Visita della premier Giorgia Meloni a Niscemi, il paese in provincia di Caltanissetta
interessato da un vasto movimento franoso che sta mettendo a rischio una parte del centro abitato. Mercoledì 28 gennaio, dopo aver sorvolato in elicottero la zona colpita dalla frana la premier è andata in municipio insieme al capo della Protezione civile, Fabio Ciciliano per una riunione operativa,«Quanto accaduto per la frana del 1997 non si ripeterà, il governo agirà in maniera celere» sarebbe stata la rassicurazione (secondo quanto scrive l’agenzia Ansa) fatta da Giorgia Meloni durante la riunione. Sempre in mattinata la Procura della Repubblica di Gela ha aperto un procedimento penale per disastro colposo e danneggiamento. Il procedimento è assegnato a due pm oltre che al procuratore capo Salvatore Vella ed è, allo stato, a carico di ignoti. «La frana di Niscemi non è nata oggi, ha una storia. Cercheremo di capire se potevano essere adottate delle contromisure per fermarla e non è stato fatto o se addirittura è stato fatto qualcosa, o non è stato fatto, che ha aggravato», ha spiegato Vella.
“Come e’ possibile che siamo arrivati a questa situazione perche’ al di la’ delle parole vuote c’e’ un piano di emergenza che esisteva gia’ dal 2019, firmato da un signore che si chiama Nello Musumeci, oggi ministro della Protezione civile. Cosa e’ stato fatto in questi anni per il dissesto idrogeologico?
Nulla, nonostante gia’ gli esperti della regione avevano legittimato che quella collina stesse franando. Al di la’ di tutto dobbiamo andare a comprendere le responsabilita’”. E’ quanto ha affermato il deputato regionale, Ismale Lavardera, leader del movimento Controcorrente, oggi a Niscemi.
“Leggo esterrefatto l’intervista odierna al ministro Nello Musumeci, sul Corriere della Sera, che afferma testualmente: ‘Il comune di Niscemi nei miei 5 anni non ha sollevato il problema dell’abitato’. Non c’è nulla di più falso e il Pai lo inchioda. In quel documento c’è la sua firma politica.
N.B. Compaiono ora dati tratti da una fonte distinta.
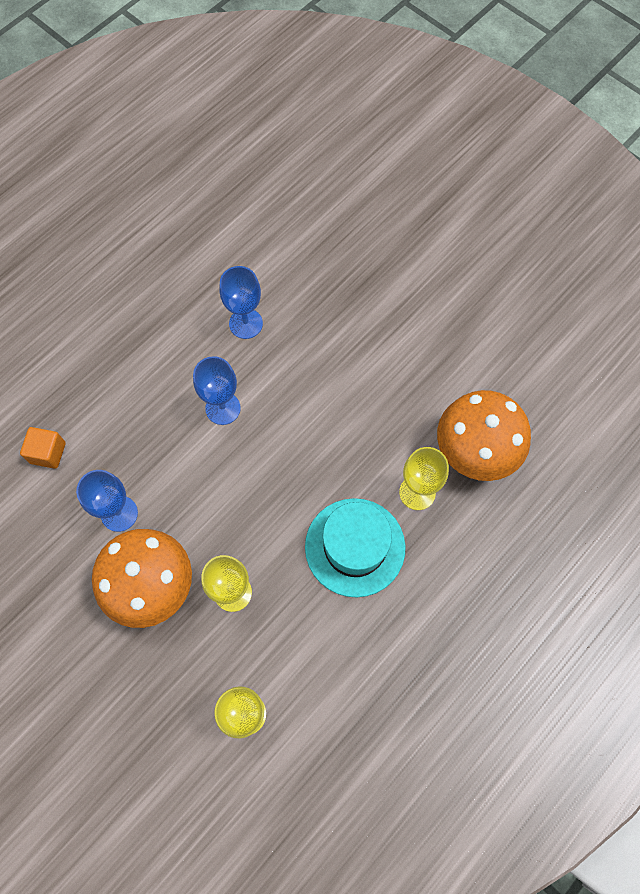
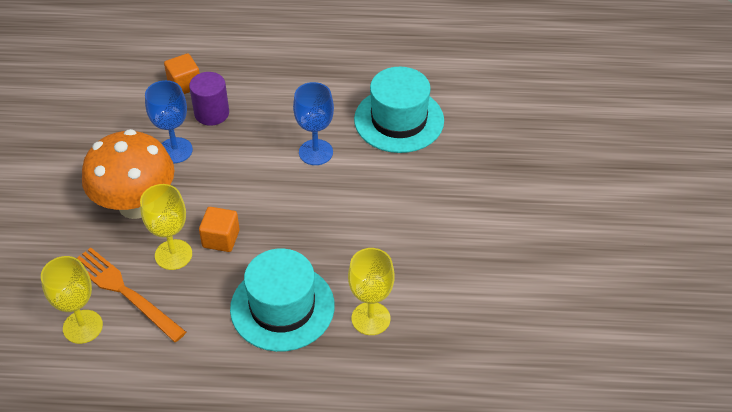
camera: 50 degrees right, 20 degrees down
(104, 455) = (212, 113): none -> purple cylinder
(239, 656) = (125, 292): none -> orange fork
(246, 323) = (399, 120): blue goblet -> turquoise hat
(248, 544) = (221, 239): none -> orange cube
(474, 452) = (448, 335): orange mushroom -> none

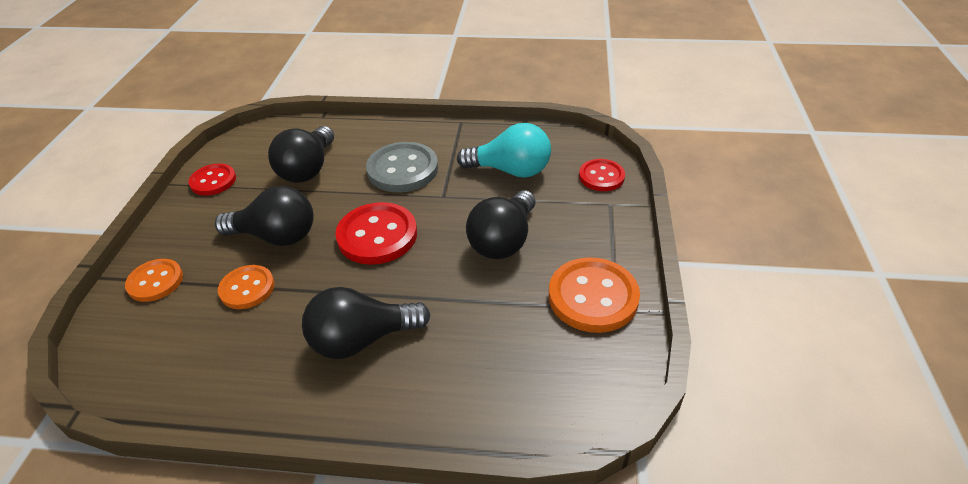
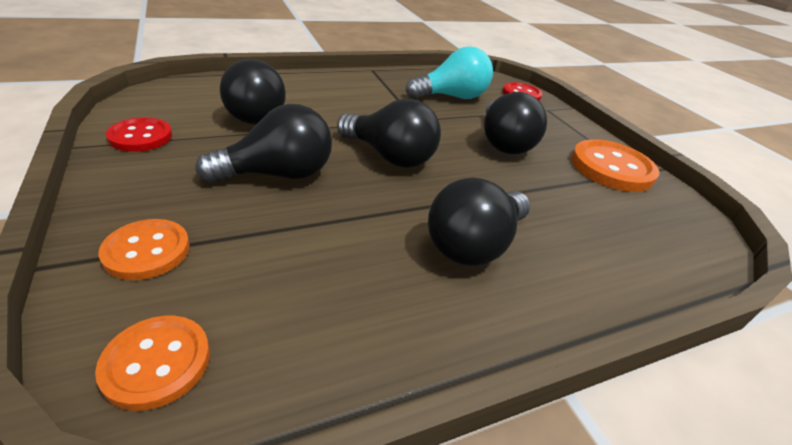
camera: 35 degrees left, 5 degrees down
(247, 288) = (292, 229): orange button -> orange button (157, 362)
(377, 235) = (390, 156): red button -> black light bulb
(402, 169) = (357, 105): grey button -> none

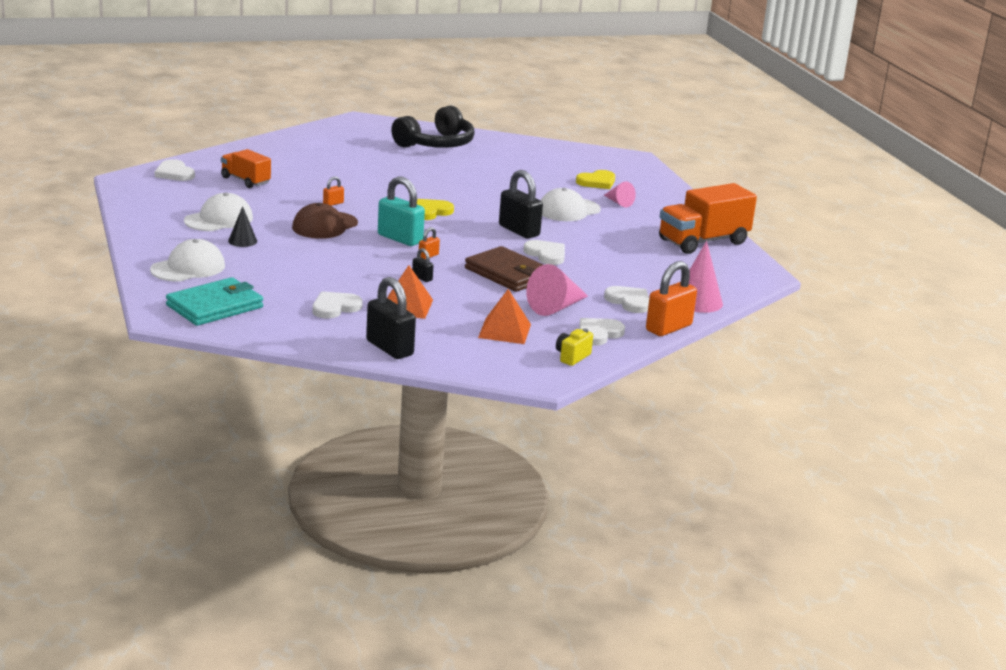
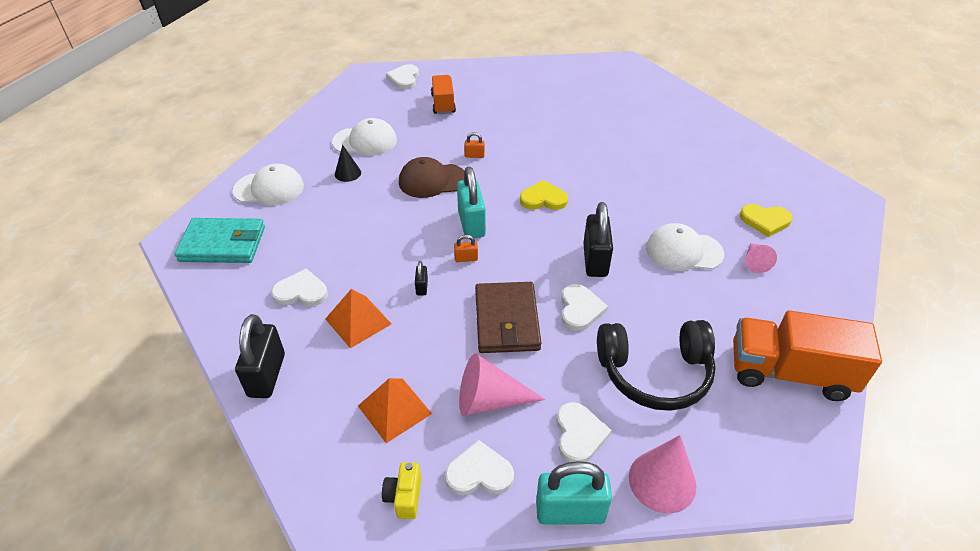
camera: 45 degrees right, 20 degrees up
(436, 144) = (658, 112): black headphones -> black headphones (655, 373)
(572, 357) = (404, 497): yellow camera -> yellow camera turned 75 degrees counterclockwise
(668, 328) = (570, 511): orange padlock -> turquoise padlock

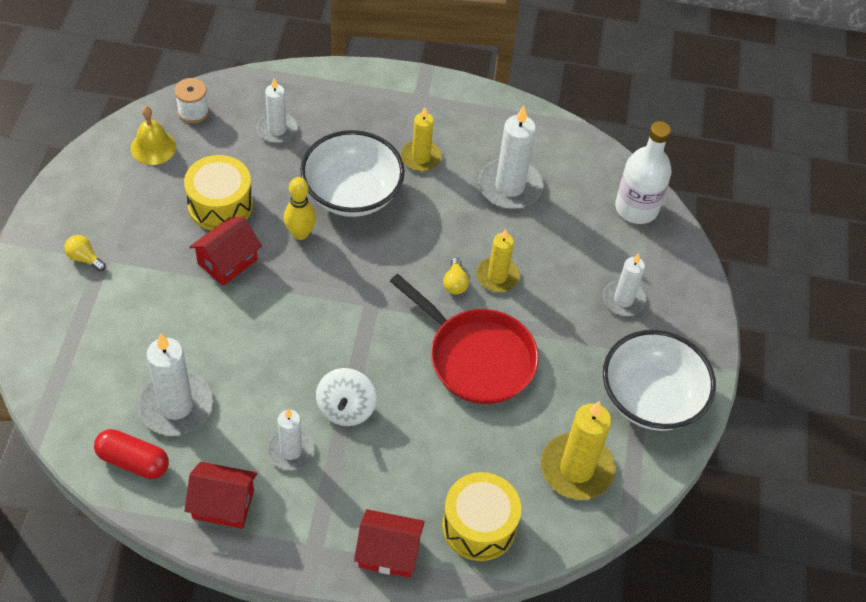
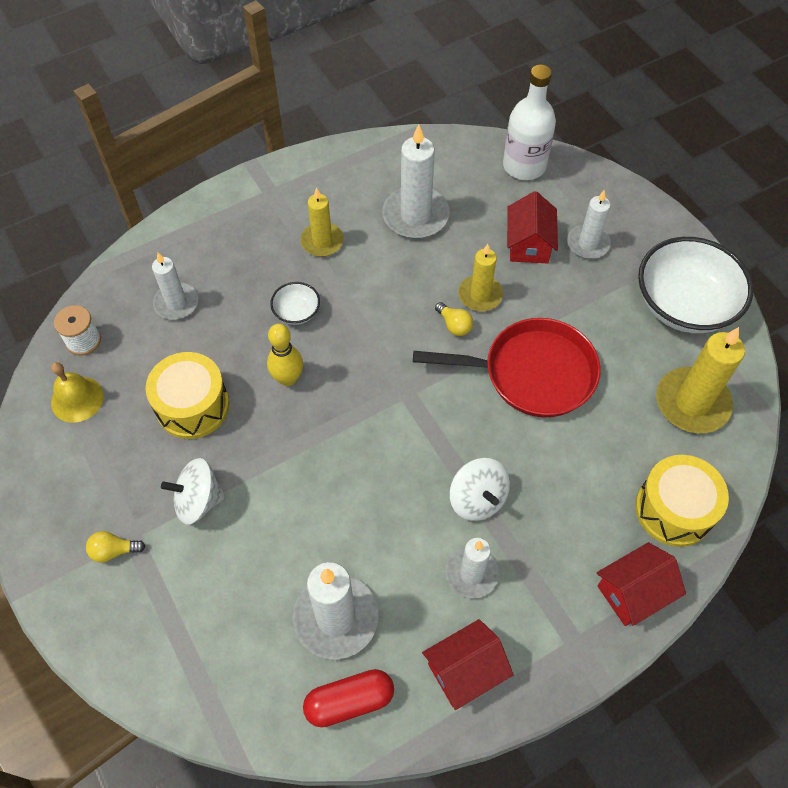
camera: 35 degrees left, 5 degrees up
(164, 268) = (198, 501): none -> white spinning top
(227, 261) = (250, 451): red house -> red house (529, 244)
(352, 193) = (296, 312): white bowl -> white bowl, size x0.45

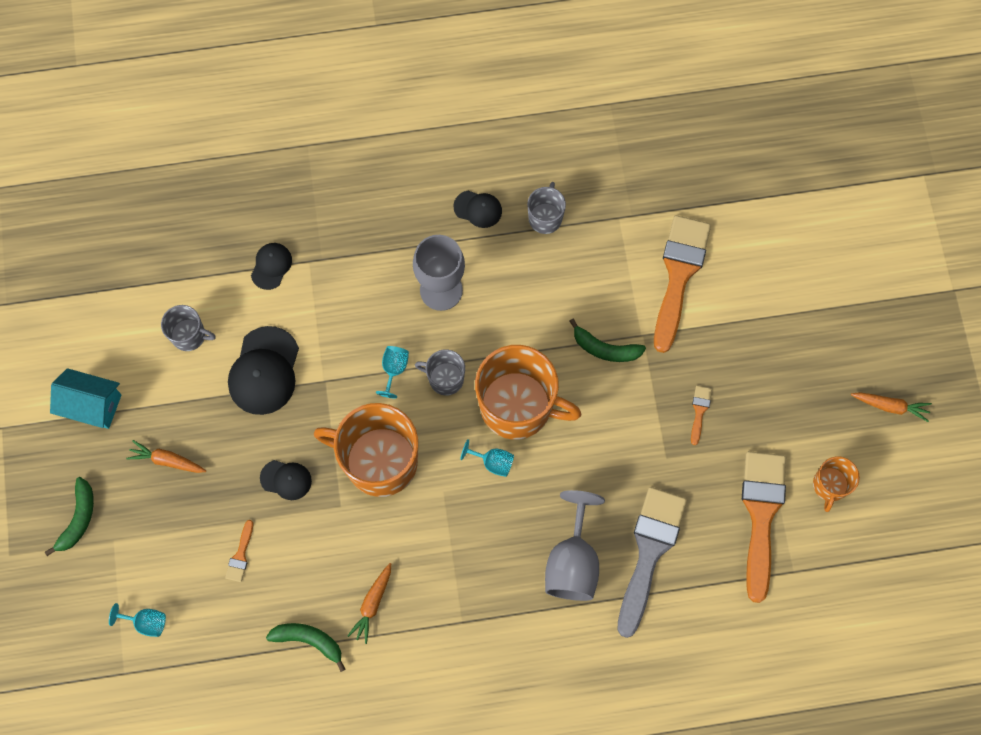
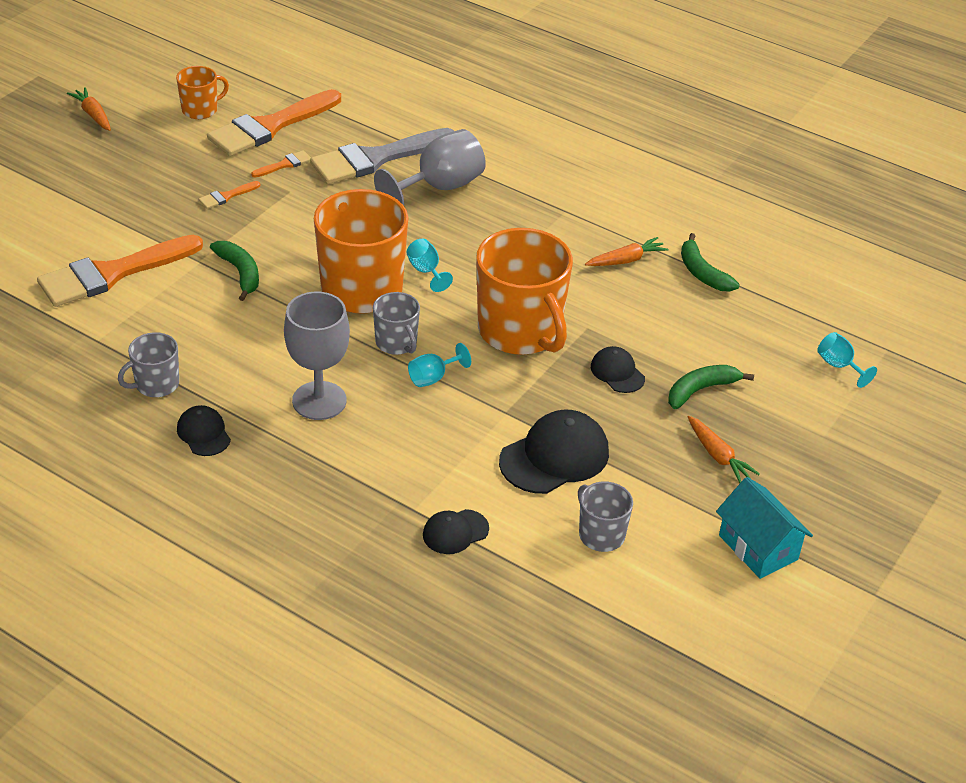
camera: 140 degrees left, 30 degrees down
(78, 518) = (846, 471): green banana -> green banana (701, 390)
(240, 555) = (710, 353): orange brush -> orange brush (284, 164)

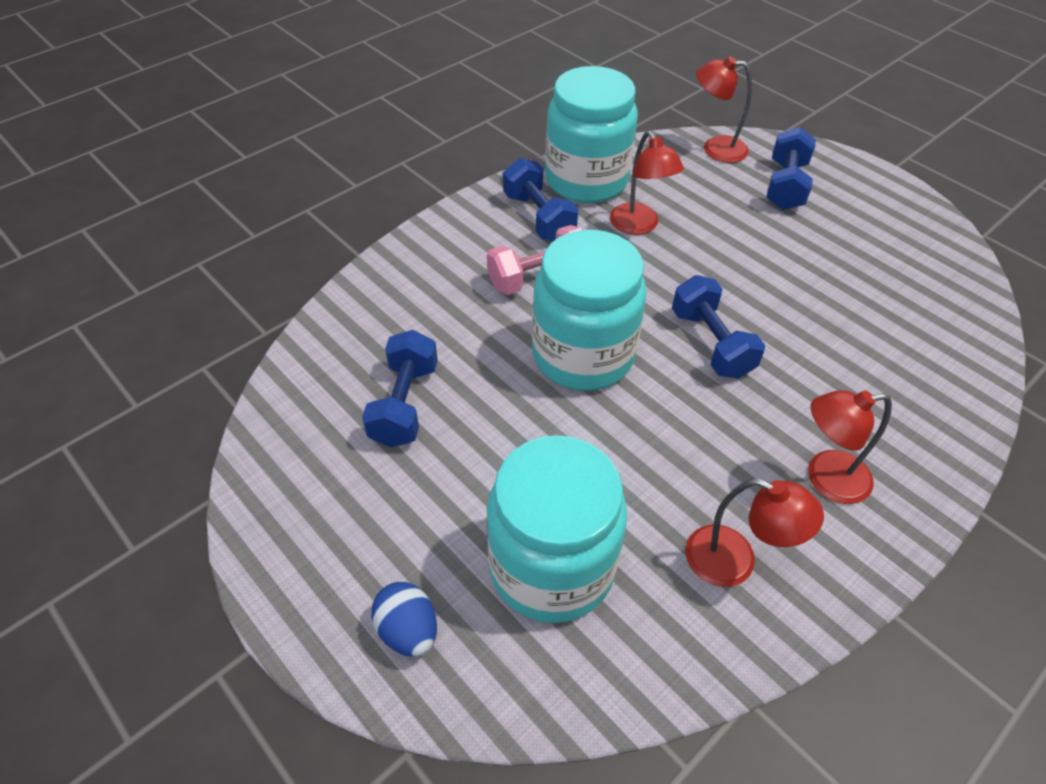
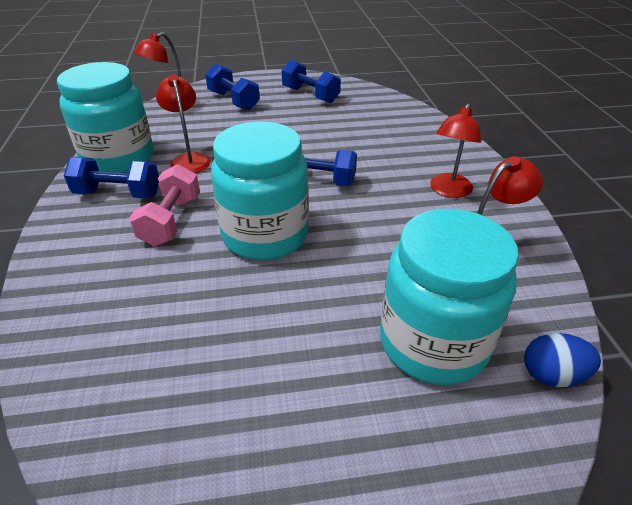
camera: 55 degrees left, 10 degrees down
(404, 404) = (201, 359): blue dumbbell -> blue dumbbell (310, 95)
(408, 631) = (438, 474): blue egg -> blue egg (552, 375)
(639, 226) = (189, 159): red lamp -> red lamp turned 120 degrees counterclockwise

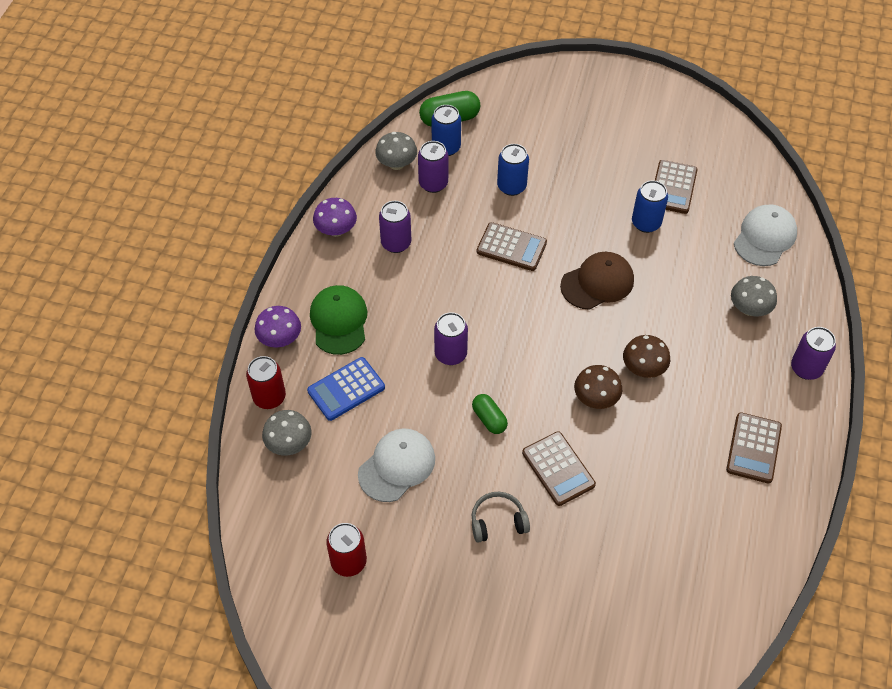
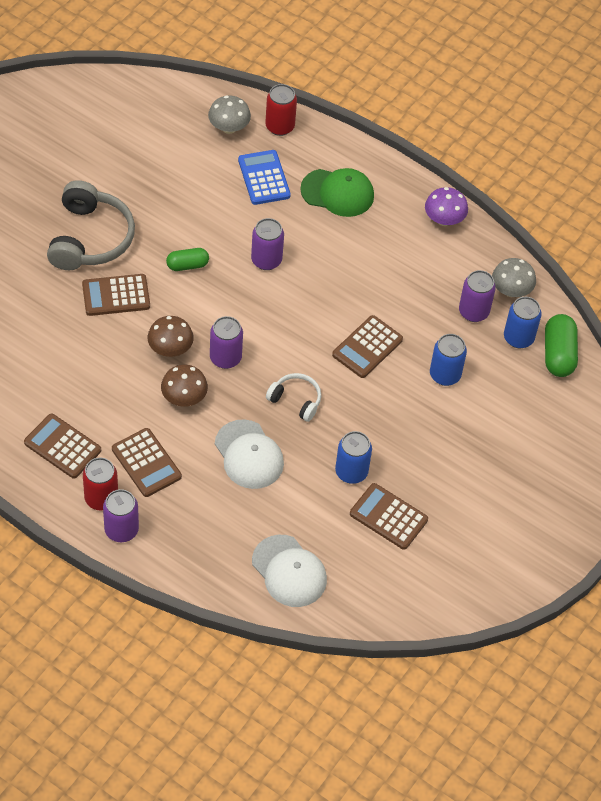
camera: 105 degrees right, 0 degrees up
(280, 339) = (336, 148): purple mushroom -> none
(348, 562) = (106, 136): red can -> red can (101, 498)
(396, 243) = (409, 259): purple can -> purple can (225, 358)
(397, 466) = (173, 189): white cap -> white cap (249, 455)
(498, 522) = (89, 238): grey headphones -> grey headphones, size x1.87
(597, 283) = (295, 400): brown cap -> white headphones
(728, 374) = (146, 463): none -> brown calculator
(749, 309) = (209, 514): grey mushroom -> none

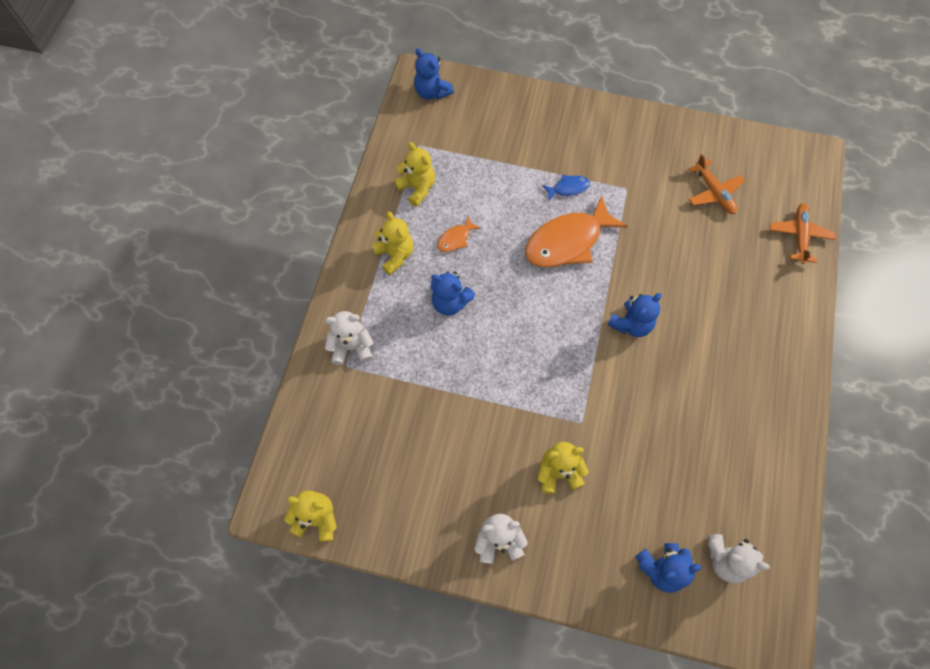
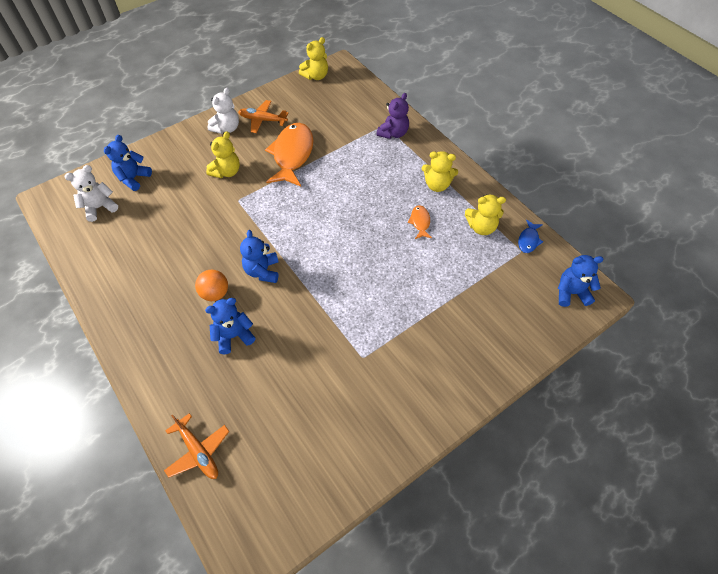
camera: 130 degrees right, 10 degrees down
(352, 347) = (393, 133): white teddy bear -> purple teddy bear
(450, 302) = (376, 191): blue teddy bear -> blue teddy bear (234, 336)
(567, 241) = (356, 282): orange fish -> orange fish (292, 155)
(568, 188) = (399, 317): blue fish -> blue fish (528, 240)
(689, 342) = (215, 293): none -> orange ball
(713, 192) = (298, 421): orange plane -> orange plane (262, 120)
Niscemi era già stata attenzionata dall’ex presidente, Nello Musumeci che nel 2022, con il Piano per l’assetto idrogeologico, sapeva i gravi rischi del terreno franoso e del potenziale pericolo. Il dipartimento aveva segnalato tutto. Dopo quell’atto, in cui veniva messo nero su bianco dalla stessa Regione che Niscemi aveva bisogno di interventi urgenti per consolidare il territorio nulla è stato fatto”.
Lo dice il deputato regionale e leader di Controcorrente Ismaele La Vardera “Ecco Musucemi oggi – prosegue – è diventato ministro per la Protezione civile dimenticandosi proprio quella emergenza da lui stesso lanciata. Dal 2022 ad oggi, né il ministro, che conosceva la situazione, né la Regione che la certificava ha fatto atti per mettere in sicurezza quel territorio
Sono vicino a quelle comunità che oggi vivono un incubo, ma l’emergenza non deve fare scappare dalle responsabilità chi sapeva: e Musumeci da ministro deve dare spiegazioni non solo alla Sicilia, ma a tutti gli italiani. Oggi sarò a Niscemi con il deputato e leader di Avs Angelo Bonelli e chiederò ufficialmente di far istituire alla Camera una commissione d’inchiesta sul caso”.